This summer there's been an intense debate surrounding the Confederate flag and the legacy of slavery in this country.
In Texas that debate revolves around new textbooks that 5 million students will use when the school year begins next month.
The question is, are students getting a full and accurate picture of the past?
Eleventh-grade U.S. history teacher Samantha Manchac is concerned about the new materials and is already drawing up her lesson plans for the coming year. She teaches at The High School for the Performing and Visual Arts, a public school in Houston.
The first lesson she says she'll give her kids is how textbooks can tell different versions of history. "We are going to utilize these textbooks to some extent, but I also want you to be critical of the textbooks and not take this as the be-all and end-all of American history," she imagines telling her new students.

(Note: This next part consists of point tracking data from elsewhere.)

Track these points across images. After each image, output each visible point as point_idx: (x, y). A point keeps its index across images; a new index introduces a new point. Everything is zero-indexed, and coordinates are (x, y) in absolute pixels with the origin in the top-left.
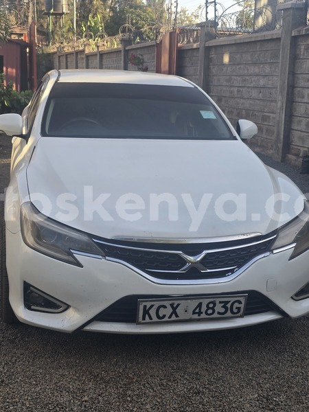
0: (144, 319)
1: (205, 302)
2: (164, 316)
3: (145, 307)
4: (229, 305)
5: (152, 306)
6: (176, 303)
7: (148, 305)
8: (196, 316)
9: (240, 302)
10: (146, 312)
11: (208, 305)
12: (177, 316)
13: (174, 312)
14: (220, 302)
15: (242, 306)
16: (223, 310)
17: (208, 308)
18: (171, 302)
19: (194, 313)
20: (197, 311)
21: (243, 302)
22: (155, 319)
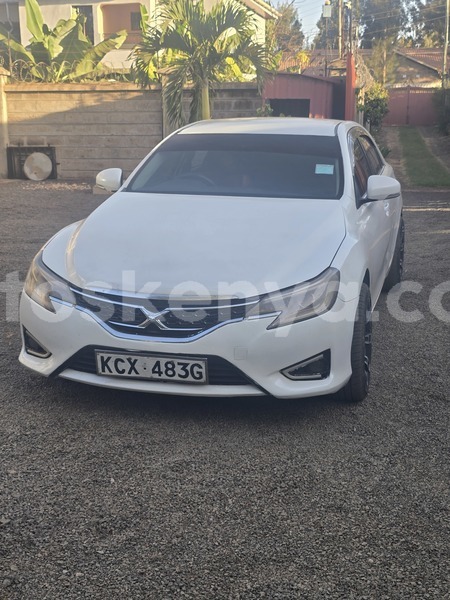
0: (104, 371)
1: (163, 361)
2: (124, 371)
3: (102, 358)
4: (188, 368)
5: (109, 358)
6: (133, 358)
7: (106, 356)
8: (156, 376)
9: (200, 367)
10: (105, 364)
11: (166, 365)
12: (137, 373)
13: (133, 368)
14: (179, 364)
15: (203, 371)
16: (183, 373)
17: (168, 369)
18: (128, 357)
19: (154, 372)
20: (157, 370)
21: (203, 366)
22: (115, 373)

She doesn't want to rely solely on the brand-new texts because she says the guidelines for the books downplay some issues — like slavery — and skirt others — like Jim Crow laws.
She says it's "definitely an attempt in many instances to whitewash our history, as opposed to exposing students to the reality of things and letting them make decisions for themselves."

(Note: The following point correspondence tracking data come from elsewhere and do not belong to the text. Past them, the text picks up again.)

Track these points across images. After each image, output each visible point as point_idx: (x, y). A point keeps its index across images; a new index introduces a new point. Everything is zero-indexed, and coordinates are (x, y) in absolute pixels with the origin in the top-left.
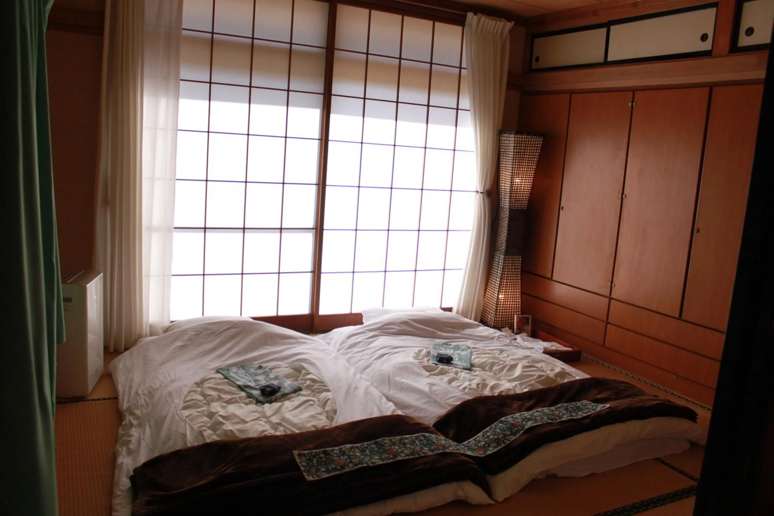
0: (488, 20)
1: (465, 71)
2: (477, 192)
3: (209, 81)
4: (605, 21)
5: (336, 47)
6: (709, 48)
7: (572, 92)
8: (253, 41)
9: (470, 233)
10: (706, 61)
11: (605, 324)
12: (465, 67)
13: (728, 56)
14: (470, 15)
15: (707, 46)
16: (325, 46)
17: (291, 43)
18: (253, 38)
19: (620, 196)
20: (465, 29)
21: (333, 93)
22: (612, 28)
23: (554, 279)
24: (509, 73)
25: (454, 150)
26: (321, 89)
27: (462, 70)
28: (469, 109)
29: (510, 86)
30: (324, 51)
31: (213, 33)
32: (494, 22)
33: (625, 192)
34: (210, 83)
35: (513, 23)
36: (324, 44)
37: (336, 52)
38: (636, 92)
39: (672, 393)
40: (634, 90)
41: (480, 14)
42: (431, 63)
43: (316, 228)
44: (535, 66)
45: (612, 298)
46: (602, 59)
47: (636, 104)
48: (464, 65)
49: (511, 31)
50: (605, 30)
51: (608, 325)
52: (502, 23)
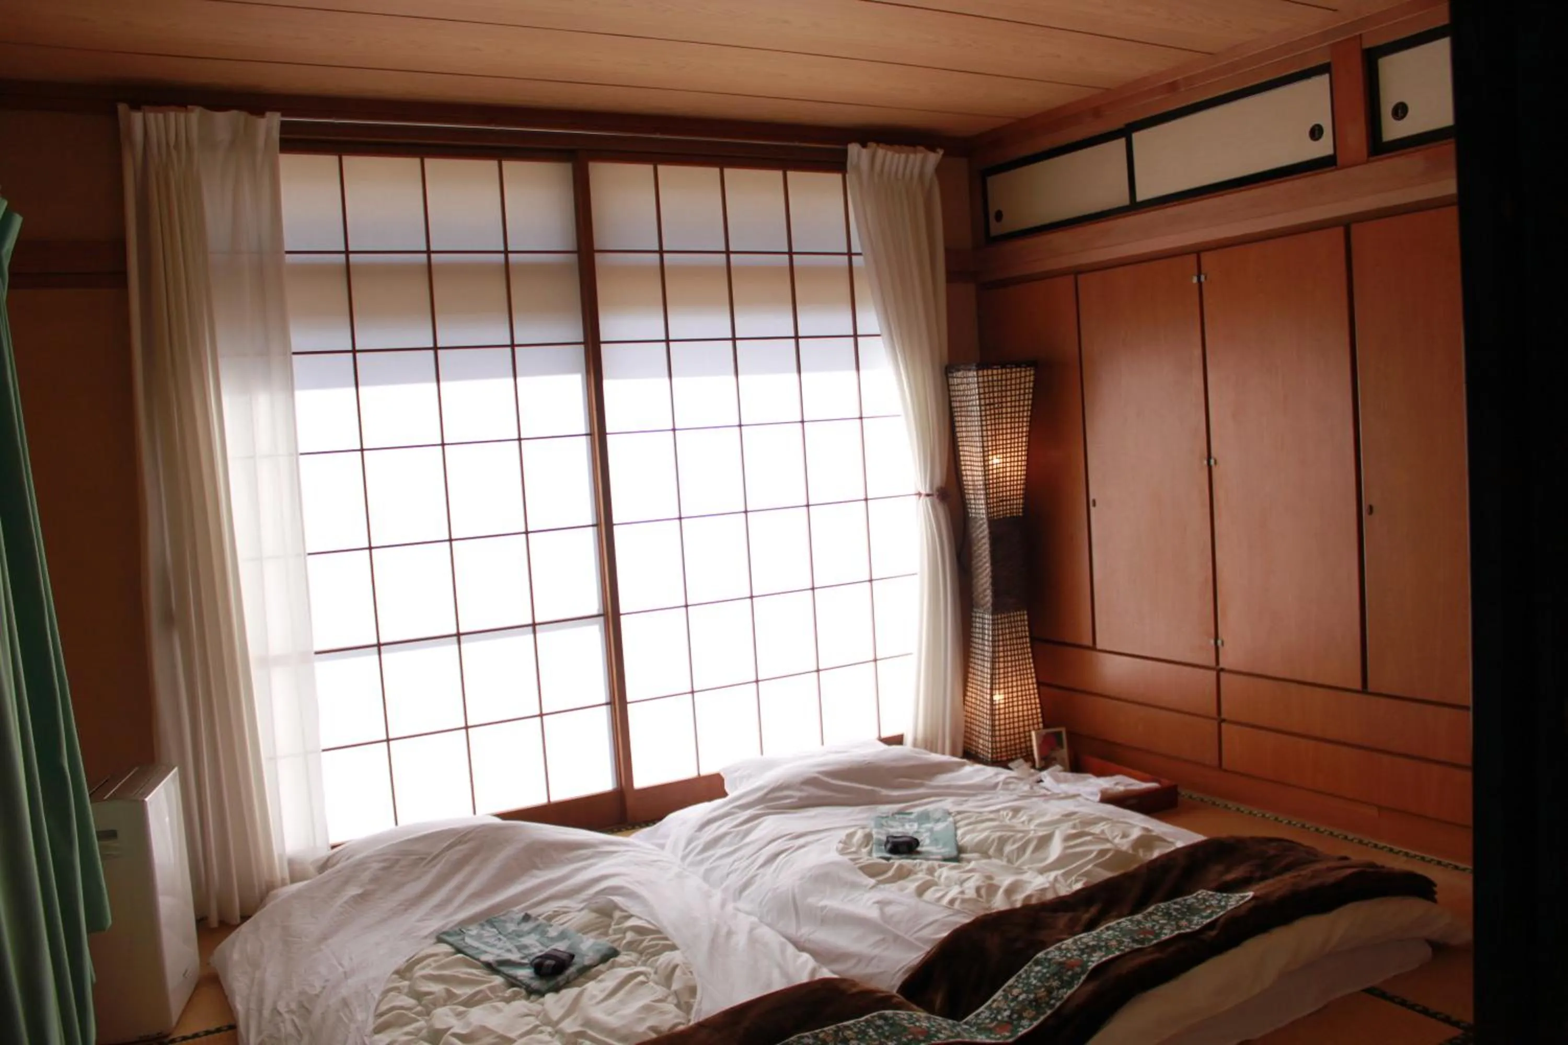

You might be wondering how Texas got these books in the first place, so here's a quick history lesson:
In 2010 the Texas State Board of Education adopted new, more conservative learning standards.
Among the changes — how to teach the cause of the Civil War.
One side of the debate: Republican board member Patricia Hardy said, "States' rights were the real issues behind the Civil War. Slavery was an after issue."
On the other side: Lawrence Allen, a Democrat on the board: "Slavery and states' rights."
Ultimately the state voted to soften slavery's role, among other controversial decisions, and these standards became the outline for publishers to sell books to the Texas market — the second-largest in the country.
The final materials were approved last fall after the state board did some examination and said the books get the job done.
Brian Belardi from McGraw-Hill Education, the publisher of some of the new material, agrees. "The history of the Civil War is complex and our textbook accurately presents the causes and events," he said, adding that the Texas books will not be used for the company's clients in other states.
History professor Edward Countryman isn't so sure the materials do a good job.
"What bothered me is the huge disconnect between all that we've learned and what tends to go into the standard story as textbooks tell it," says Countryman, who teaches at Southern Methodist University near Dallas and reviewed some of the new books.
He thinks the books should include more about slavery and race throughout U.S. history.
"It's kind of like teaching physics and stopping at Newton without bringing in Einstein, and that sort of thing," he says.
"The history of the United States is full of the good, the bad and the ugly, and often at the same time," says Donna Bahorich, the current chairwoman of the Texas Board of Education.
While she admits the state standards didn't specifically mention important things like Jim Crow laws, she says she's confident students will still get the full picture of history if teachers, and the new books, fill in the blanks.